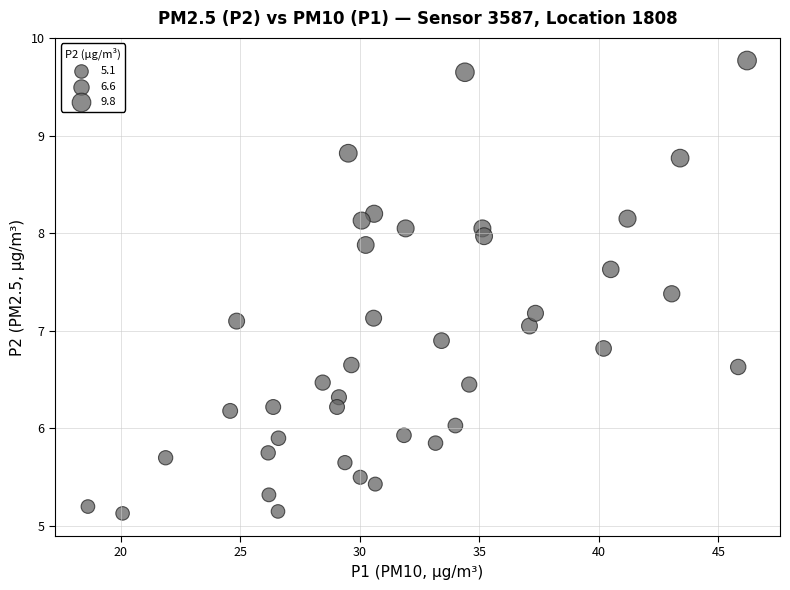

What is the range of Y values (max minus min)?

4.6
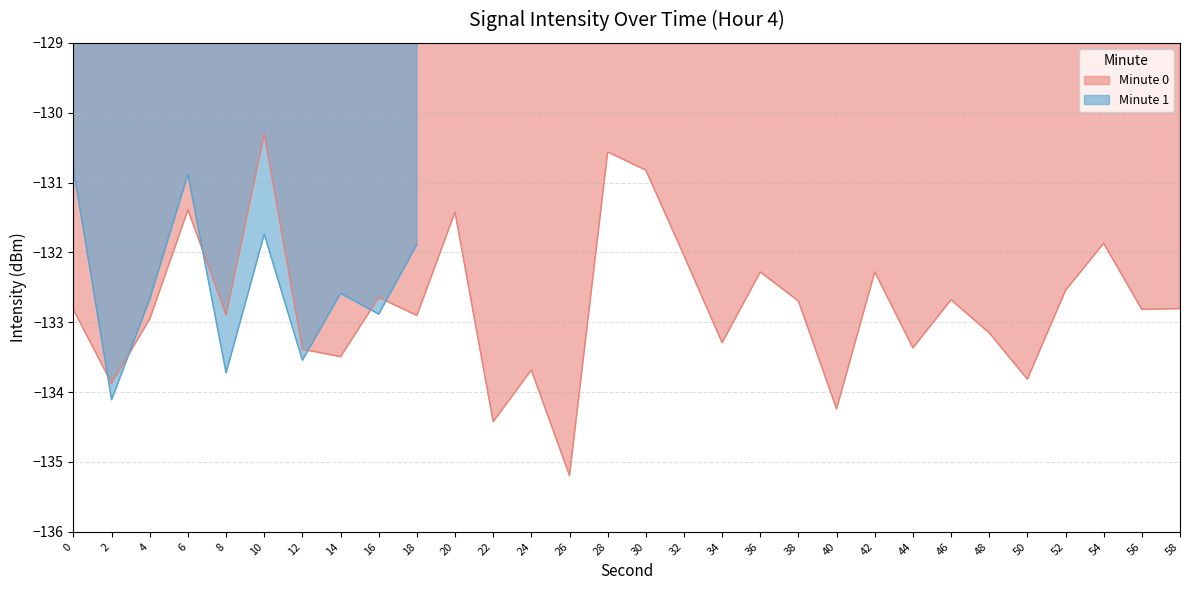

At which label does Minute 0 reach its minimum?

26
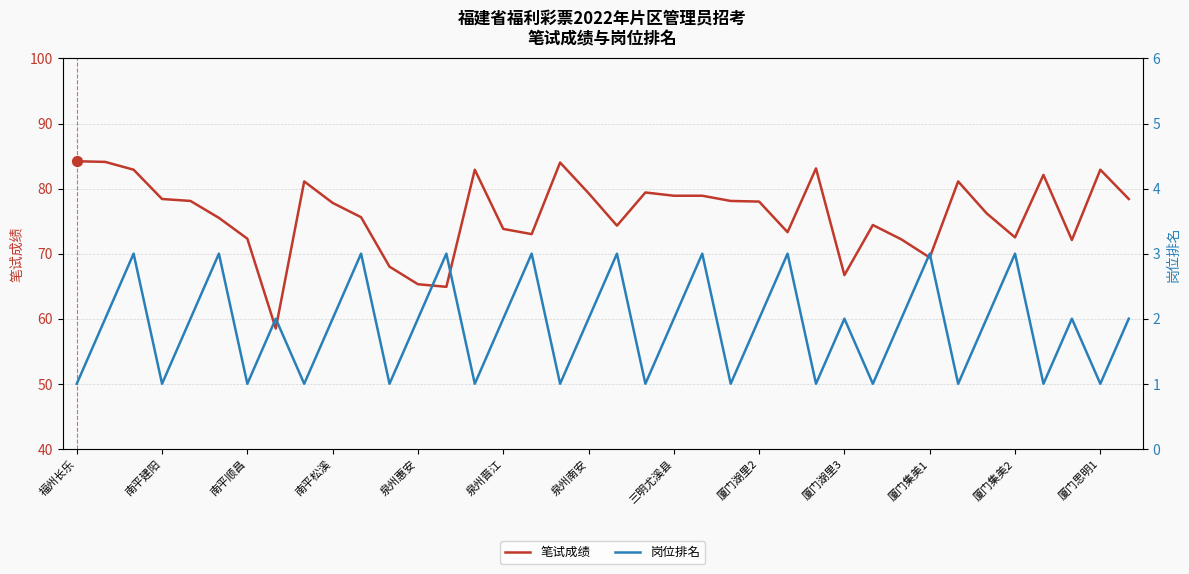

What is the total value across all series at 22?

81.9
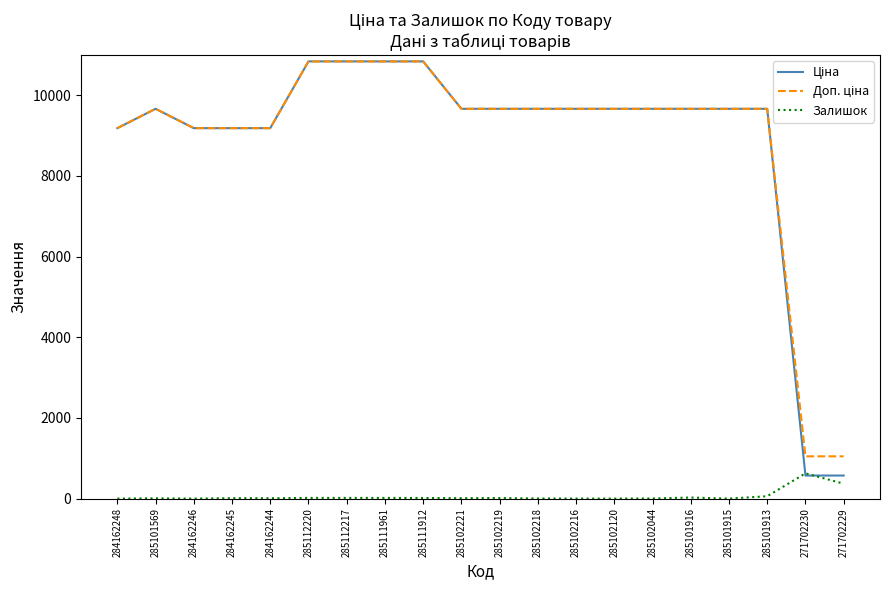

What is the highest value of the Залишок series?

626.0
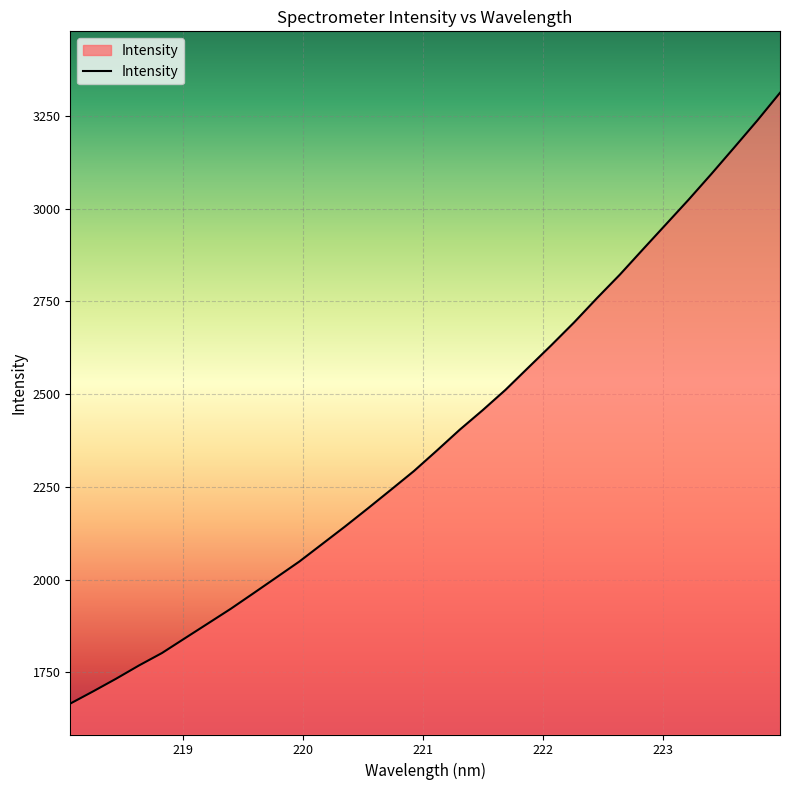

What is the difference between the maximum and minimum values?

1646.0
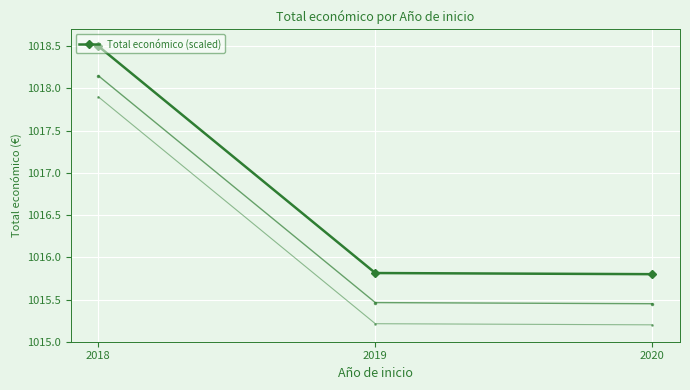

Which label corresponds to the largest value in the chart?

2018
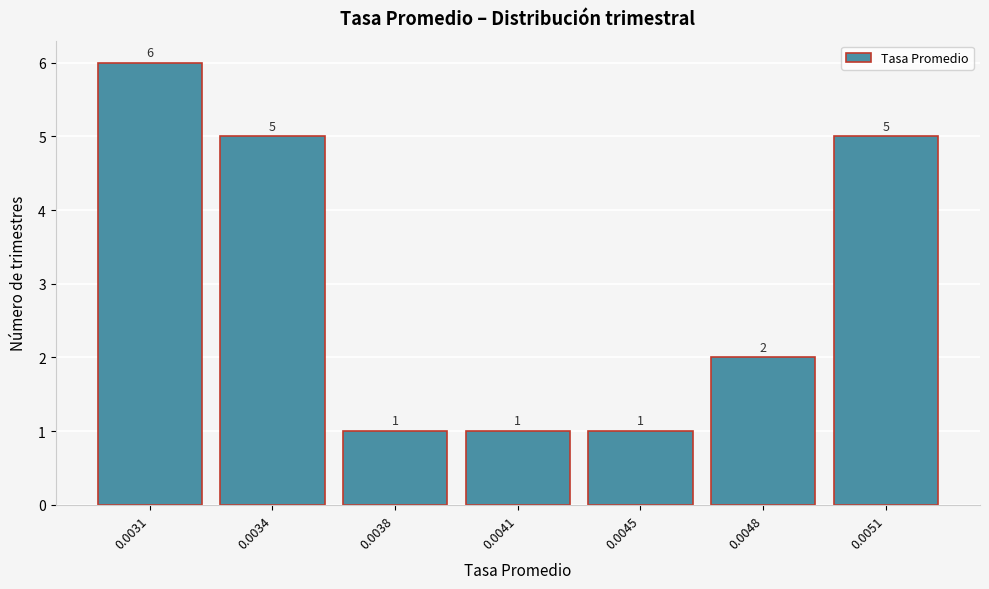

Reading left to right, transcribe all the data shown in this chart.

0.0031=6	0.0034=5	0.0038=1	0.0041=1	0.0045=1	0.0048=2	0.0051=5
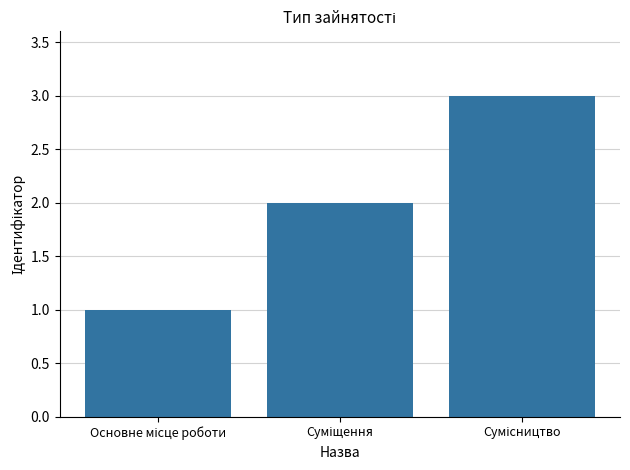

Reading right to left, transcribe all the data shown in this chart.

3	2	1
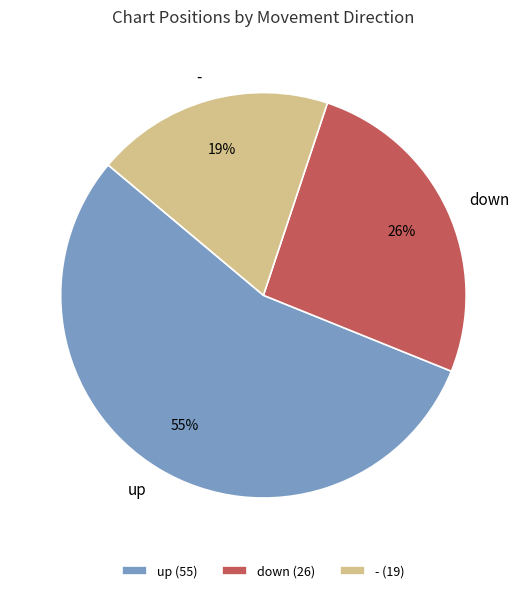

Do down and up together represent more than half of the pie?

Yes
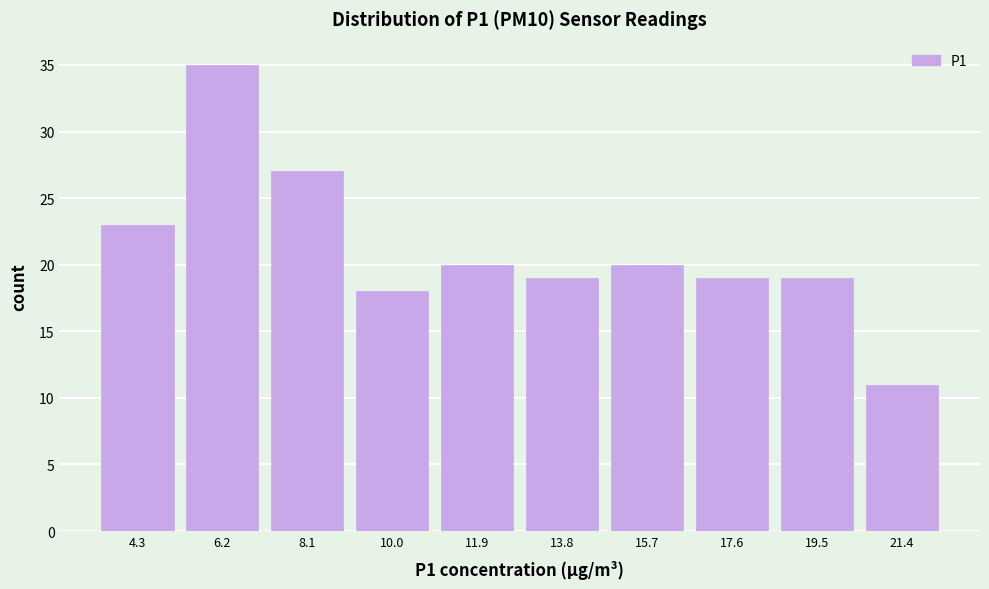

What is the height of the bar covering 11.0 to 12.8 on the x-axis? Neither the bar edges nor the heights are printed on the chart, so give them approximately, as read against the axes.

20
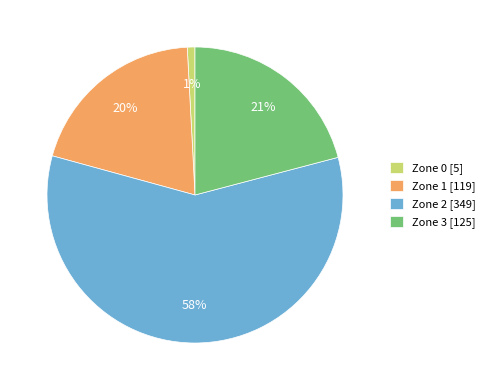

Which has a higher value, Zone 0 or Zone 2?

Zone 2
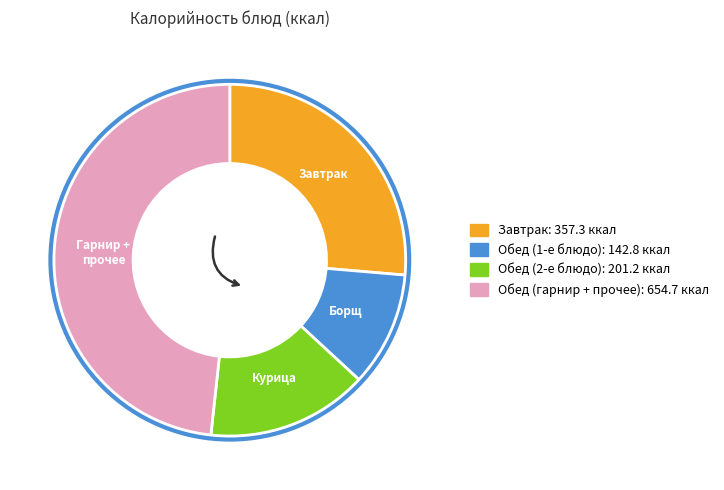

How many segments does this pie chart have?

4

Exercise prompt: Can you copy every entry above word for word, leaving out the pictures?

Output of the task:
What is the range of Y values (max minus min)?

4.6

At which label does Minute 0 reach its minimum?

26

What is the total value across all series at 22?

81.9

What is the highest value of the Залишок series?

626.0

What is the difference between the maximum and minimum values?

1646.0

Which label corresponds to the largest value in the chart?

2018

Reading left to right, transcribe all the data shown in this chart.

0.0031=6	0.0034=5	0.0038=1	0.0041=1	0.0045=1	0.0048=2	0.0051=5

Reading right to left, transcribe all the data shown in this chart.

3	2	1

Do down and up together represent more than half of the pie?

Yes

What is the height of the bar covering 11.0 to 12.8 on the x-axis? Neither the bar edges nor the heights are printed on the chart, so give them approximately, as read against the axes.

20

Which has a higher value, Zone 0 or Zone 2?

Zone 2

How many segments does this pie chart have?

4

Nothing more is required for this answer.